Tourist fee is a sick idea

Tourist fee is a sick idea

The plan to charge every visitor a fee to get into the country is taking shape too quickly. For such a radical, untried project, it has received no proper scrutiny. Public health officials, including the minister, Pradit Sintawanarong, have conceived and raised it. They invited virtually no advice, listened to no experts and failed utterly to consider a legion of vital problems. It must be shelved or it will risk huge, humiliating national abuse and failure.

This unique and already controversial plan grew from an actual problem, caused by a tiny number of foreign tourists. Sick or injured, these men and women have checked into hospitals for treatment. Through their own lack of planning and irresponsibility, they have left behind unpaid bills, running into millions of baht a month. Hospitals, with no legal recourse, have asked the government to repay them. Taxpayers thus foot the bill.

This cannot continue. So the health ministry came up with the idea of a cover charge to get into Thailand, as if it were a nightclub. Every tourist will hand over cash as he or she steps inside the country. This will create a fund to pay back hospitals victimised by welching visitors.

The ministry even has a fee schedule. Most visitors will pay 500 baht to enter the country. Those staying three days or less will pay 30 baht per day. That is the first problem. There is no explanation of how _ or to whom _ visitors will prove they owe, say, 60 baht instead of 500. Collecting, protecting and moving huge piles of cash from border posts to secure areas are grey areas. It recalls how officials stole hundreds of millions of baht during the time of the old airport exit-tax machines. Millions in loose cash in dozens of locations every day is not an invitation to integrity.

Given the expected 25 million-plus tourist arrivals in 2014, minister Pradit's designated officials will be collecting 1 billion baht or more per month in cold cash. That is almost 1 billion baht more than required to pay back the hospitals for the millions they lose to deadbeats. And where will this windfall go? Well, the minister isn't sure. He will find some worthy cause.

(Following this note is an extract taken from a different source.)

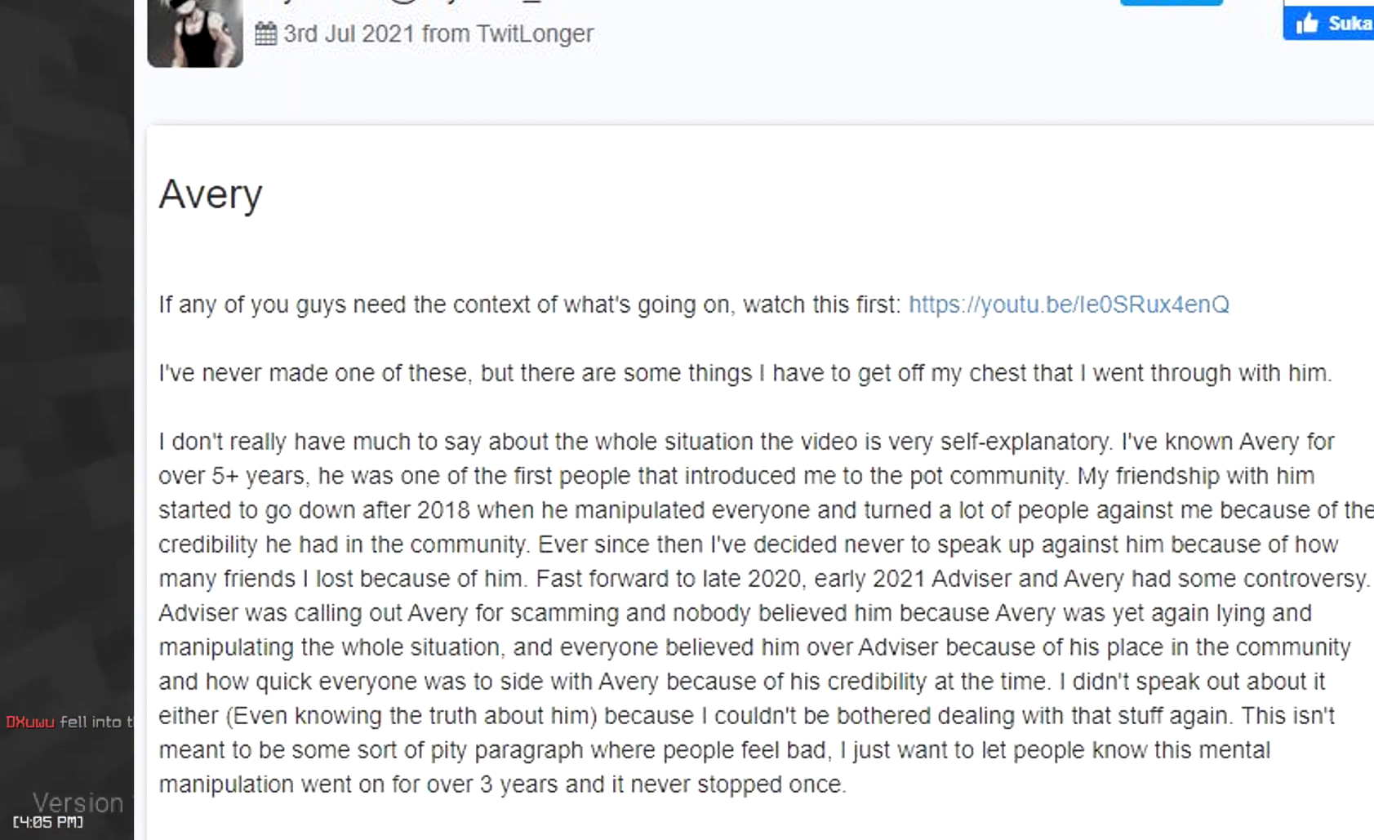
{"keys": [], "mouse": [], "events": []}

The major fault of this ill-considered project is its huge unfairness. Every visiting foreigner will have to pay for the problems caused by a tiny few irresponsible visitors. In response, more tourists, probably most, will refuse to pay their medical bills. After all, they were billed at the airport for medical care. Logically, and perhaps legally, that makes the government responsible for their care.

There also is the huge damage to the national image. The Airports of Thailand already vows to raise fees charged to every passenger on every flight. In return for the 100-baht fee increase, AoT promises nothing. Now comes the Ministry of Public Health, with the same promise of no benefit in return for a 500-baht fee. If it smells like a rip-off and looks like a rip-off, tourists will assume it is.

The ministry has not actually found a solution to the very real problem of tourists snubbing hospital bills. It has instead proposed adding further problems.

Requiring visitors to have travel insurance is a possible solution, a step already required of Thai visitors to many countries.

It is fair to demand that each visitor be responsible for his/her actions and his/her debts. But the 500-baht cover charge, in the manner of a cheap nightclub, is a plan that should be abandoned immediately.